10) Proposed EU Directive to protect trade secrets makes progress; vote nears on U.S. involvement in Trans Pacific Partnership. The European Union and other foreign countries have varying rules with regard to the protection of trade secrets.  In some instances, there are no rules regarding trade secret protection or the laws are not enforced.  A U.S. company doing business abroad may encounter a wide variety of practices applicable to trade secrets. There has been an effort to harmonize trade secrets law abroad to provide minimum standards as exemplified by the proposed EU Directive.

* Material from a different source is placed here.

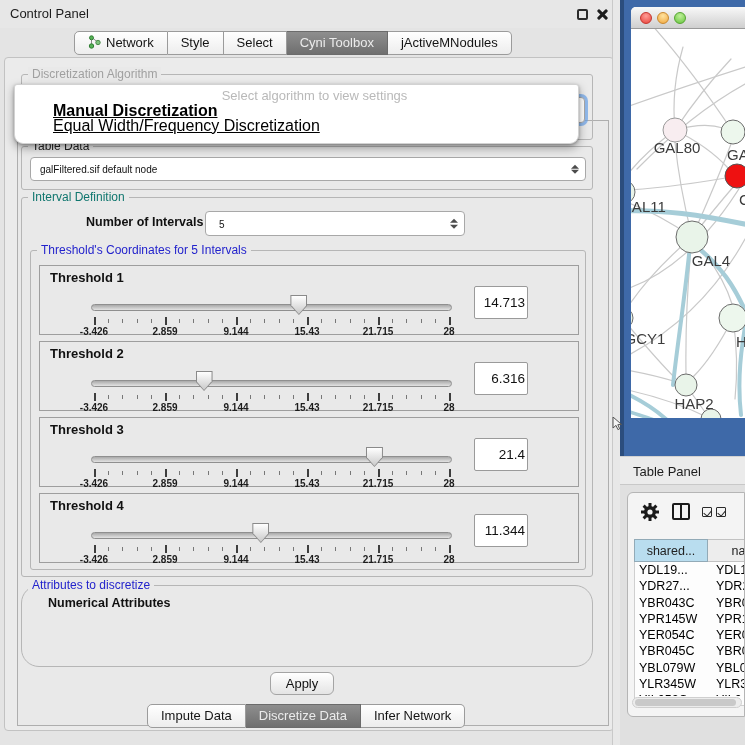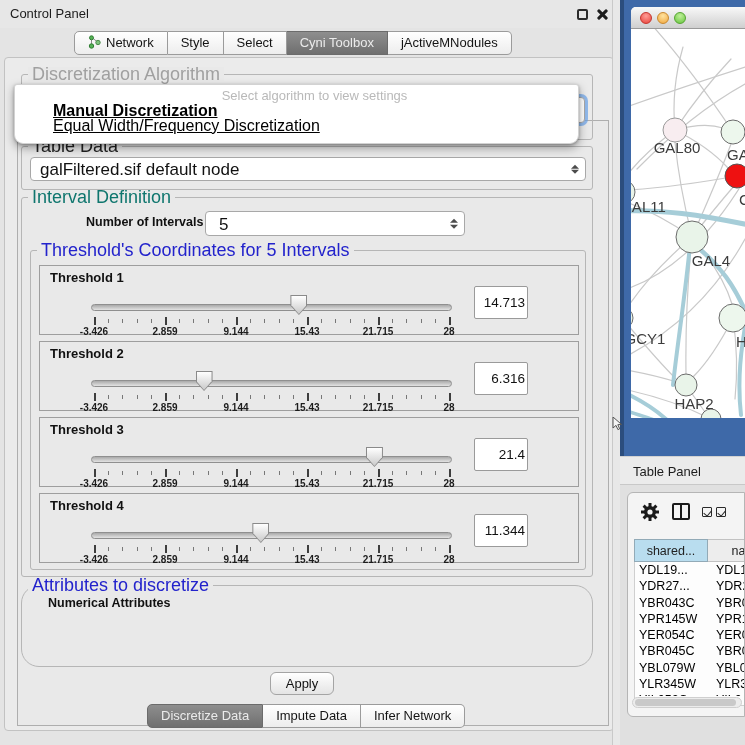"Discretization Algorithm" .gtitle { font-size: 18px -> 12px }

As we reported, the proposed EU Directive crossed yet one more procedural hurdle with a provisional agreement on the Directive reached by the European Council (represented by the Luxembourg presidency) and representatives of the European Parliament. Now that the provisional agreement has been reached, the Parliament and Council will conduct a legal-linguistic review of the text.  Once that process has been completed, the proposed Directive will then be submitted to the full Parliament for approval.  Currently, the Parliament is expected to vote on the Directive around March 2016, but the precise date for a first reading has yet to be determined.

Additionally, as we reported, a proposed trade agreement, the Trans Pacific Partnership, was reached in October 2015 among a dozen Pacific Rim countries and the U.S.  While the implementing legislation still needs to be passed by the signatory countries, the agreement will require signatory nations,  such as Australia, Canada, Singapore, and Malaysia, to implement criminal procedures and penalties for the unauthorized misappropriation of trade secrets.  The agreement signifies the Obama Administration’s continued effort to enhance trade secret protections at home and abroad for the benefit of U.S. companies.